All near alternatives to calorie restriction with optimal nutrition are attracting more scientific attention these days, among them intermittent fasting and methionine restriction. All three of these have been demonstrated to extend life in mice and rats to varying degrees, and the collection of mechanisms involved appears to be somewhat different in each case: overlapping sets of metabolic reactions to low levels of food or reduced amounts of one of a few dietary constitutents such as methionine.
It is interesting to see FGF21 levels mentioned in the methionine restriction study below, as using genetic engineering to increase the levels of FGF21 in mice has been shown to extend life by influencing one of the better known longevity mechanisms in mammals. Everything touches on everything else in metabolism, and the diversity of methods by which aging can be slowed in laboratory species really reflects a smaller number of core mechanisms that can be altered in many different ways:
Methionine restriction (MR) decreases body weight and adiposity and improves glucose homeostasis in rodents. Similar to caloric restriction, MR extends lifespan, but is accompanied by increased food intake and energy expenditure. Most studies have examined MR in young animals; therefore, the aim of this study was to investigate the ability of MR to reverse age-induced obesity and insulin resistance in adult animals.

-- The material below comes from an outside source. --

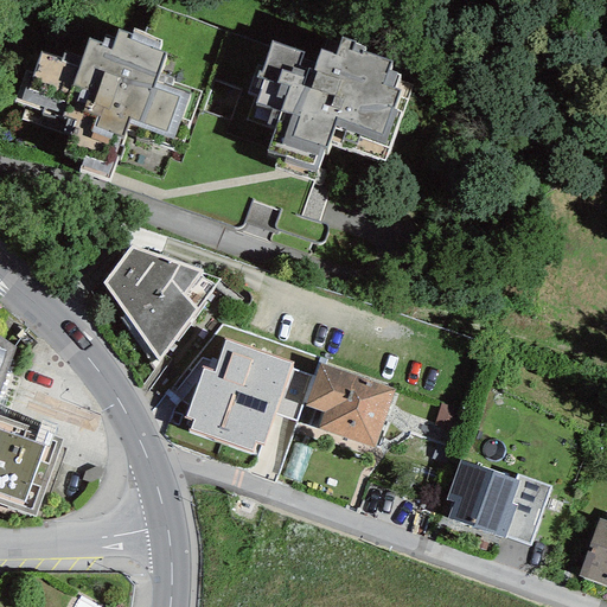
[(80,170),(109,179),(117,157),(120,158),(123,147),(120,146),(127,128),(138,134),(136,139),(178,153),(200,91),(173,82),(174,80),(158,74),(165,53),(158,51),(161,40),(134,29),(132,34),(119,30),(115,39),(104,36),(102,44),(89,39),(81,61),(63,53),(61,59),(40,51),(33,74),(26,71),(13,102),(25,106),(20,120),(70,136),(65,154),(84,160),(80,170)]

Male C57BL/6J mice aged 2 and 12 months old were fed MR (0.172% methionine) or control diet (0.86% methionine) for 8 weeks or 48 h. Food intake and whole-body physiology were assessed and serum/tissues analyzed biochemically. Methionine restriction in 12-month-old mice completely reversed age-induced alterations in body weight, adiposity, physical activity, and glucose tolerance to the levels measured in healthy 2-month-old control-fed mice. This was despite a significant increase in food intake in 12-month-old MR-fed mice.
Methionine restriction decreased hepatic lipogenic gene expression and caused a remodeling of lipid metabolism in white adipose tissue, alongside increased insulin-induced phosphorylation of the insulin receptor (IR) and Akt in peripheral tissues. Mice restricted of methionine exhibited increased circulating and hepatic gene expression levels of FGF21, phosphorylation of eIF2a, and expression of ATF4. Short-term 48-h MR treatment increased hepatic FGF21 expression/secretion and insulin signaling and improved whole-body glucose homeostasis without affecting body weight.
Our findings suggest that MR feeding can reverse the negative effects of aging on body mass, adiposity, and insulin resistance through an FGF21 mechanism. These findings implicate MR dietary intervention as a viable therapy for age-induced metabolic syndrome in adult humans.